(STUDY MATERIAL)
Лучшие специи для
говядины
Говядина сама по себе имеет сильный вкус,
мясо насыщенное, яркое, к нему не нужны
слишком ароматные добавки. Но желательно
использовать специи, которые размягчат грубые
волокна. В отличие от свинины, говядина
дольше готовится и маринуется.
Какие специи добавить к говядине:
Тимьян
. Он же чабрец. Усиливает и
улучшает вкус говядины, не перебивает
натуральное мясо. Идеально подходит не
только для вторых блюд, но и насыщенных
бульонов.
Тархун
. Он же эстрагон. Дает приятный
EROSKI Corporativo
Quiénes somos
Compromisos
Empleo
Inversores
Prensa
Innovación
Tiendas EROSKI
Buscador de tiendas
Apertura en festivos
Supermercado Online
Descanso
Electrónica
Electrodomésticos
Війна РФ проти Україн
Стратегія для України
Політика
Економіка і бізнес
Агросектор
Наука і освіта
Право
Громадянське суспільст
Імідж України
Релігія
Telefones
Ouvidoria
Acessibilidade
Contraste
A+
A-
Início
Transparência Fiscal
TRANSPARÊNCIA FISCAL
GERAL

(WHAT TO DO)
One number is the full answer: how many lines of the records include the string "вкус".

(EXERCISE OUTPUT)
2